- _REQUIRED WORK_:
When you find the word "your" in a line of the entries, please copy the whole line.

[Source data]

++++++++

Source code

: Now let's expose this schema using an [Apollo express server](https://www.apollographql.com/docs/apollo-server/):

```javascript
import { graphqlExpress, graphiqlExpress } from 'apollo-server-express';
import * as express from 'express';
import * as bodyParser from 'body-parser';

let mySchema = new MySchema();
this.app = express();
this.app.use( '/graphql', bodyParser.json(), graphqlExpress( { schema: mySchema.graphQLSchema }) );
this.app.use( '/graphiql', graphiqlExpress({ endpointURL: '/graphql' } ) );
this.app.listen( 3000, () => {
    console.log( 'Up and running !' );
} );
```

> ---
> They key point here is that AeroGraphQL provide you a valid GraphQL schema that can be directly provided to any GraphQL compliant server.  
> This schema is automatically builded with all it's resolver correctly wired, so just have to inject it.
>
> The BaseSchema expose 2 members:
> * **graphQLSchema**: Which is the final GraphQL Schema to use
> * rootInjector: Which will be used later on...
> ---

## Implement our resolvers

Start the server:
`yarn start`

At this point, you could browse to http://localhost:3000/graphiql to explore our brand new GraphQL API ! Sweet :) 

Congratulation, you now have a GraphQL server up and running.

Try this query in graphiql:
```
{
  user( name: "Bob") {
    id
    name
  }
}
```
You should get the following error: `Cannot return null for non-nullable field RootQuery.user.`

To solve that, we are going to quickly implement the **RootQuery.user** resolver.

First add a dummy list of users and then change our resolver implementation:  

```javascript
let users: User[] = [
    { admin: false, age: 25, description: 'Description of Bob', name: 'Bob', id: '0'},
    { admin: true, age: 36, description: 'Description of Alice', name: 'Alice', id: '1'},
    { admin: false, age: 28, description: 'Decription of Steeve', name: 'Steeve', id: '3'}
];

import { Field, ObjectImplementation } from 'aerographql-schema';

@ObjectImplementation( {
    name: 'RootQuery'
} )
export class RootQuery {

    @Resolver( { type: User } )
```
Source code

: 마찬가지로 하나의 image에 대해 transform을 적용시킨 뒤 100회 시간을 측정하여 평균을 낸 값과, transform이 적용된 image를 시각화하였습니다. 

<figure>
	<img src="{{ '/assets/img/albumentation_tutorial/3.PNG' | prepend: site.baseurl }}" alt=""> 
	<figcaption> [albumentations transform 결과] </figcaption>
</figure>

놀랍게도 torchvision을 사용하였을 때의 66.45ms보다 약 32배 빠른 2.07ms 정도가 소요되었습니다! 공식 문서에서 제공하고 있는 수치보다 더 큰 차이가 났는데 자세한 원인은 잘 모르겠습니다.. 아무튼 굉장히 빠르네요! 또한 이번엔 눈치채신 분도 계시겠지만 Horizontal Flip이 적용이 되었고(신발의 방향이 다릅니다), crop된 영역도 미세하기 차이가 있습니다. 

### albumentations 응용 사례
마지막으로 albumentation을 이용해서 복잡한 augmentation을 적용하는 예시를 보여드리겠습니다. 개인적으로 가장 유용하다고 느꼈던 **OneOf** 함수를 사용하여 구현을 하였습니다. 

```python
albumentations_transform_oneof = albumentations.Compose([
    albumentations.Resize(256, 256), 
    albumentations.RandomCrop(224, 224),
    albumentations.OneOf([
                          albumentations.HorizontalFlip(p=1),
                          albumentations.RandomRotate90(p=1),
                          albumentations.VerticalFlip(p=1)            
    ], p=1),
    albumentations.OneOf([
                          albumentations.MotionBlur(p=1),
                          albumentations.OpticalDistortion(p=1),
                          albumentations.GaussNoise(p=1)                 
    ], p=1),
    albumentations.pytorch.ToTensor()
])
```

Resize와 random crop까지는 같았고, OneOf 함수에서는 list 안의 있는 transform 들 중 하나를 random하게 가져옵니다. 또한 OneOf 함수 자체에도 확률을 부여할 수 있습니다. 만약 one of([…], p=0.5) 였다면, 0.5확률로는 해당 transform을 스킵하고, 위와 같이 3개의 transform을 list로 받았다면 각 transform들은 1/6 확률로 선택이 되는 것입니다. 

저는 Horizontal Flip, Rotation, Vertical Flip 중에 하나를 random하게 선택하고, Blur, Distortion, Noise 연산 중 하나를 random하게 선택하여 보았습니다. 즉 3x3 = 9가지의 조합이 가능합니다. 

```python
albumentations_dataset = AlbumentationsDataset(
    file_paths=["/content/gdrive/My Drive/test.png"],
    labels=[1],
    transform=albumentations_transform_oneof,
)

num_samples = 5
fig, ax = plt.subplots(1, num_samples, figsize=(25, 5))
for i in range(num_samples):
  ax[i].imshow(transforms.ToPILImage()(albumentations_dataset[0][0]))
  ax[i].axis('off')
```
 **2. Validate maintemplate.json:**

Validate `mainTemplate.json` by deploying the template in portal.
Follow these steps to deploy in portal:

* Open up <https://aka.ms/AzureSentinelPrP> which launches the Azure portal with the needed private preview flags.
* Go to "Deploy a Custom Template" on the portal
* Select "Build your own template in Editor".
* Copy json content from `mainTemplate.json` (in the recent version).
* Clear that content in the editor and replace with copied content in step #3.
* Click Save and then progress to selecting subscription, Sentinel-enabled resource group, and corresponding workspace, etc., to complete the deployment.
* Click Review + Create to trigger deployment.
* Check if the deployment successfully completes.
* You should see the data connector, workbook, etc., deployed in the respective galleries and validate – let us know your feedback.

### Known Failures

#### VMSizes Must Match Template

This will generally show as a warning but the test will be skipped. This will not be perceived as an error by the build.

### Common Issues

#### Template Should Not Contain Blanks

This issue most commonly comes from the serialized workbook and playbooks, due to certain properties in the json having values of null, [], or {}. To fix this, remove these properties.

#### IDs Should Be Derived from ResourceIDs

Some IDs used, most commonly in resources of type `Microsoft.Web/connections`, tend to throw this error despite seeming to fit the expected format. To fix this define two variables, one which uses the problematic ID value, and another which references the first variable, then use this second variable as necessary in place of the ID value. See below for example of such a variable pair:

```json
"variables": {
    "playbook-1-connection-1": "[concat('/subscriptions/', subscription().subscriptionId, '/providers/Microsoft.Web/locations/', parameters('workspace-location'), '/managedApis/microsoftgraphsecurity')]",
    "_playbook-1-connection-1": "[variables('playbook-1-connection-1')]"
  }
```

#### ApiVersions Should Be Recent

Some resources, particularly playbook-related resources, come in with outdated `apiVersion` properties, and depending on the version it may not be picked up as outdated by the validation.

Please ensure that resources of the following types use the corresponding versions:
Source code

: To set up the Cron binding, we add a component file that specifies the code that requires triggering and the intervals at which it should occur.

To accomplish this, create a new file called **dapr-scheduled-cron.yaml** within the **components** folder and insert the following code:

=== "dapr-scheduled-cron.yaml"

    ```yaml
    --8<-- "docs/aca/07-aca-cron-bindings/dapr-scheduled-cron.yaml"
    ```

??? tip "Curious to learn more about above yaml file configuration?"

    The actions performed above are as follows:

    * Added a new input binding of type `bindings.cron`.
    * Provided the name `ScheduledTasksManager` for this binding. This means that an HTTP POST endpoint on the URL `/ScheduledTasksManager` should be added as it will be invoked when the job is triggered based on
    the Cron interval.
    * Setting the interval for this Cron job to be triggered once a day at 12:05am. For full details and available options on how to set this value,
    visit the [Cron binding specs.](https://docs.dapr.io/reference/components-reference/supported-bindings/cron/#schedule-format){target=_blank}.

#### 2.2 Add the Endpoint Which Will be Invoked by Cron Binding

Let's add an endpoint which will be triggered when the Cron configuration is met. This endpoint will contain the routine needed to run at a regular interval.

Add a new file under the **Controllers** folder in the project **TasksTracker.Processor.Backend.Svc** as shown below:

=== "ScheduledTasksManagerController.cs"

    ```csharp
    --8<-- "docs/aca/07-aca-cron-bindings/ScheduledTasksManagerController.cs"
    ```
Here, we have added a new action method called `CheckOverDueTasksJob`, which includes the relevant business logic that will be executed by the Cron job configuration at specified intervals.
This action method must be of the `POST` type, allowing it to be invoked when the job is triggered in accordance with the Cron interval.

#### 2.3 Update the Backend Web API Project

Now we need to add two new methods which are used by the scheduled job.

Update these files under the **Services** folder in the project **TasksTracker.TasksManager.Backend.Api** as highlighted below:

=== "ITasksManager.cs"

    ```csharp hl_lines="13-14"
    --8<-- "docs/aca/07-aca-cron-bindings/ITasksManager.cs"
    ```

++++++++

- _TASK SOLUTION_:
* Select "Build your own template in Editor".
* You should see the data connector, workbook, etc., deployed in the respective galleries and validate – let us know your feedback.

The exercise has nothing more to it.